Inorganic aerosols (NH4+, SO42-, NO3-, Cl-, and mineral cations) and associated gases can be used to assess the origin of aerosol. NH3(g) (and hence NH4+ aerosol) is indicative of an agricultural or animal husbandry source, SO2(g) (and hence SO42- aerosol) is prominent in coal-fired power plant plumes as a result of the sulfur content of coal, Cl- aerosol indicates an ocean source when associated with mineral cations present in the sea salt mass ratio of 28:3.4:1.1:1 for Na+, Mg2+, Ca2+ , and K+ respectively [3], and NO3- can be present in coarse or fine mode aerosol, suggestive of different sources. Coarse mode nitrate can arise from mineral dust, associated with various mineral cations, or it can be a sea salt aerosol that has aged in a plume containing NOx, displacing Cl- with NO3- [4]; fine-mode NO3-, typically present as NH4NO3, indicates NOx and its oxidation product HNO3 have been involved in the upwind chemistry. NOx and HNO3 are indicative of combustion sources, including stationary power plant sources and vehicle mobile sources, which are widely spread in any populous area.

The interpretation of aerosol inorganic nitrate is the most complex among inorganic ions, and the complementary cation measurements made in this study are essential to our interpretation. The origins of nitrate can best be interpreted with the aid of size distribution data and an assessment of counter-cations: NO3- in the sub‑µm aerosol is most likely secondary NH4NO3, which can be confirmed by measuring the cation/anion balance to ascertain that excess NH4+ exists after all SO42- has been neutralized. In contrast, coarse-mode NO3- (some of which can extend below 1 µm diameter) associated with Na+ dominant cations is likely to be aged sea salt, while Ca2+ dominance among cations is suggestive of nitrate-aged mineral dust [4].

Materials and Methods
At the Centerville, Albama field site (SOAS campaign ground site [5], and Portland, Oregon, site (Reed College, [6]), ambient air was drawn through a PM10 cyclone (Teflon coated, URG) approximately 4 m above ground level at a flow-rate of 16.7 standard litres per minute (slpm). The sample air flowed through a 196 cm length of 1 1/16 inch (2.70 cm) inner diameter Teflon-coated aluminum tubing at ambient temperature, then through a PM2.5 cyclone (Teflon coated, URG), and a further 147 cm length of 3/8 inch (0.95 cm) inner diameter polyethylene tubing at shelter temperature, giving a total inlet volume of 1224 cm3 and residence time of 4.4 s, before reaching the sampling box.

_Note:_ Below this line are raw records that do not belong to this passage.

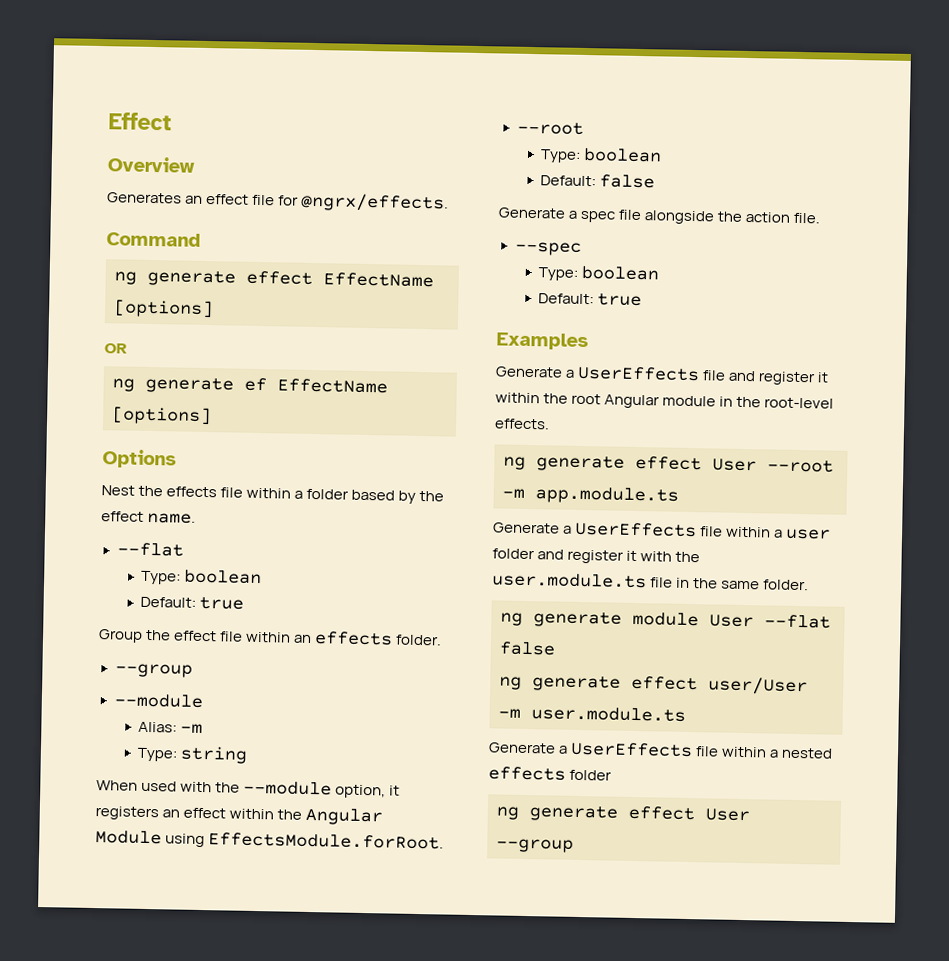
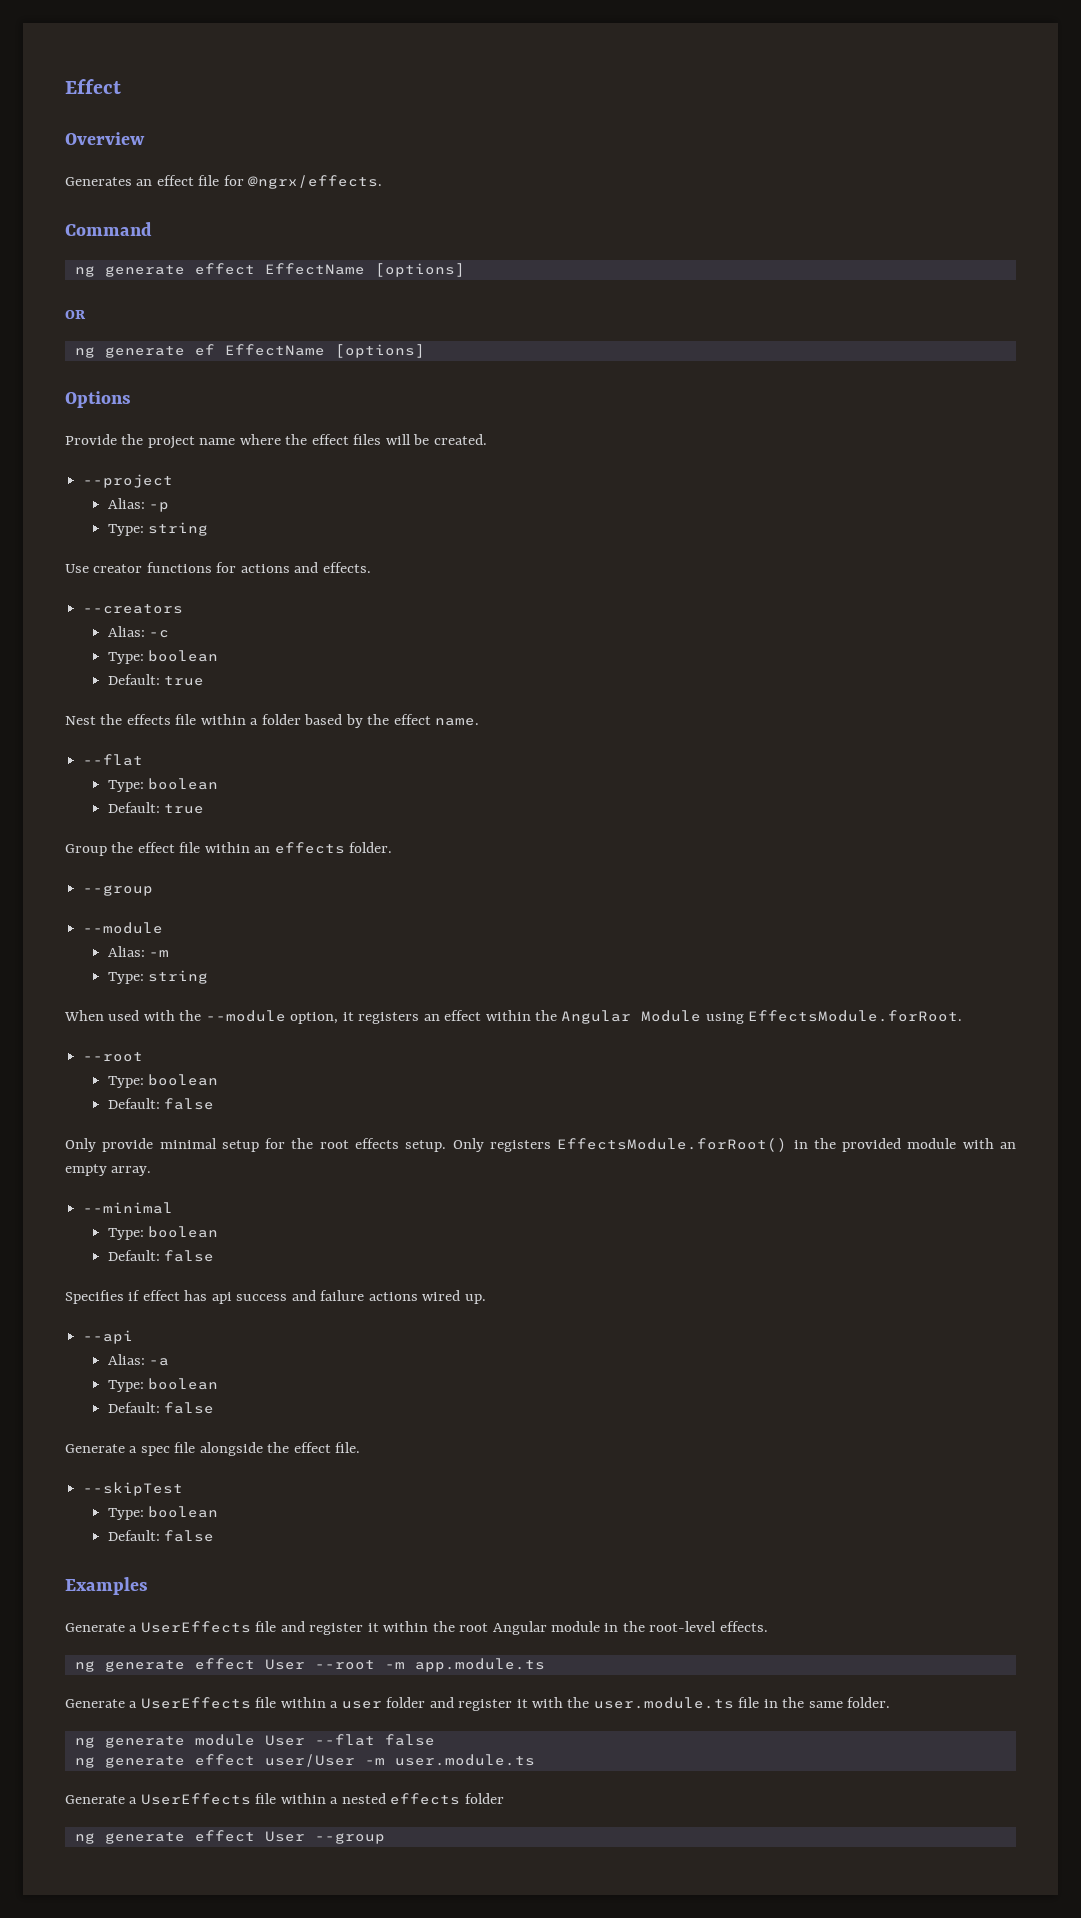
(177, 459) none -> [65,434,487,449] [83,474,174,488] [107,498,170,512] [107,522,209,536] [65,562,371,573] [83,604,184,614] [107,626,170,638] [107,650,219,664] [107,674,205,686] // Provide the project name where the effect files will be created. // --project // Alias: -p // Type: string // Use creator functions for actions and effects. // --creators // Alias: -c // Type: boolean // Default: true
(656, 181) none -> [65,1138,1016,1152] [65,1164,152,1176] [83,1202,174,1214] [107,1226,219,1240] [107,1250,215,1262] [65,1290,486,1304] [83,1330,134,1344] [107,1354,170,1366] [107,1378,219,1392] [107,1402,215,1414] // Only provide minimal setup for the root effects setup. Only registers EffectsModule.forRoot() in the provided module with an empty array. // --minimal // Type: boolean // Default: false // Specifies if effect has api success and failure actions wired up. // --api // Alias: -a // Type: boolean // Default: false
[745,211,792,223] action -> [293,1442,331,1453] effect
[514,241,582,256] [538,265,660,281] [538,293,643,307] --spec // Type: boolean // Default: true -> [83,1482,184,1496] [107,1506,219,1520] [107,1530,215,1542] --skipTest // Type: boolean // Default: false

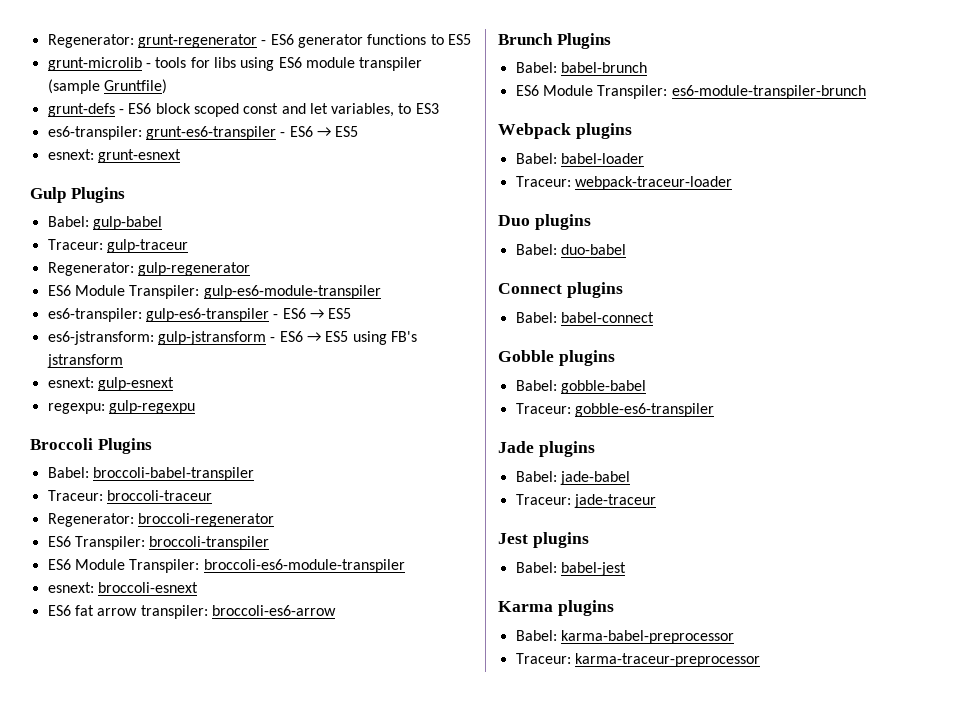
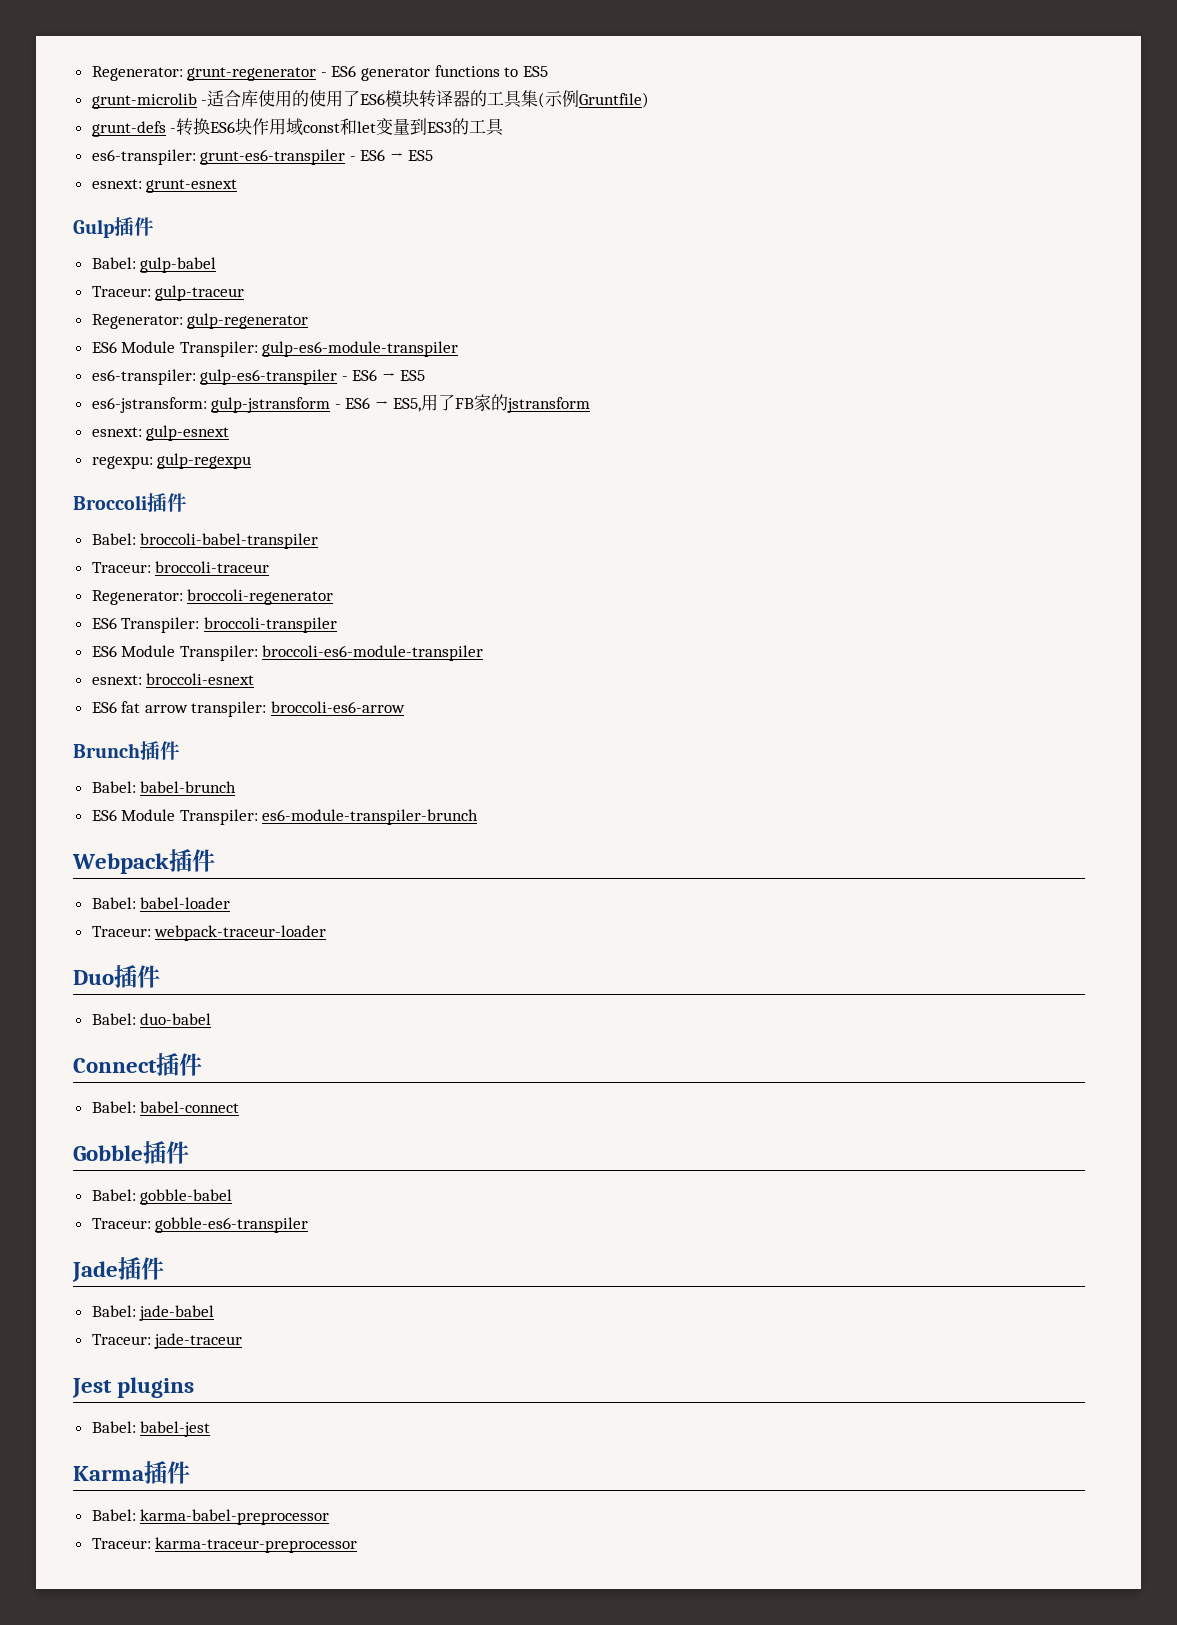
[155,57,423,71] [47,79,167,94] [47,103,412,117] tools for libs using ES6 module transpiler (sample Gruntfile) // grunt-defs - ES6 block scoped const and let variables, to -> [207,90,650,108] [91,118,428,137] 适合库使用的使用了ES6模块转译器的工具集(示例Gruntfile) // grunt-defs -转换ES6块作用域const和let变量到
(439, 108) none -> [452,118,505,136] 的工具
[70,187,125,203] Plugins -> [114,217,154,236] 插件
[325,331,417,345] ES5 using FB's -> [392,394,508,412] ES5,用了FB家的
[97,438,152,454] Plugins -> [147,493,187,512] 插件
[556,33,611,49] Plugins -> [140,741,180,760] 插件
[575,123,632,139] plugins -> [169,849,215,872] 插件
[534,214,591,230] plugins -> [114,965,160,988] 插件
[566,282,623,298] plugins -> [156,1053,202,1076] 插件
[558,350,615,366] plugins -> [143,1141,189,1164] 插件
[538,441,595,457] plugins -> [118,1257,164,1280] 插件
[557,600,614,616] plugins -> [144,1461,190,1484] 插件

At the Portland, Oregon site (Reed College, [6]) a similar inlet scheme was employed. Air is drawn through the PM10 cyclone followed by 3 m of Teflon coated aluminum tubing (2.7 cm inner diameter), before intake to the PM2.5 cyclone. This is followed by a longer 990 cm length of 3/8 inch PE tubing extending from the outdoor intake to the instrument inside the lab.

The air then enters a rotating gas-phase diffusion separator (denuder) where gases and aerosols are separated from one another: Gases (NH4+, SOx, NOx, HCl) are absorbed in a thin layer of water containing 10 ppm H2O2 for the oxidation of SO2 to SO42–. Afterwards, the solution is sent to the ion chromatograph for determination of the anions and cations. The aerosols continue to the Steam-Jet Aerosol Collector (SJAC). Here, they strike a supersaturated steam phase and, as condensation seeds, absorb an increasing amount of water. As a result, the particles grow, allowing them to be separated out mechanically in a glass spiral. The resulting solution is collected, and its anion and cation contents are determined by the integral ion chromatograph. Each column was equipped with ion conductivity detectors. LiBr was used as the international standard. Figure 1 shows the respective anion and cation chromatograms for the gas and the aerosol fractions.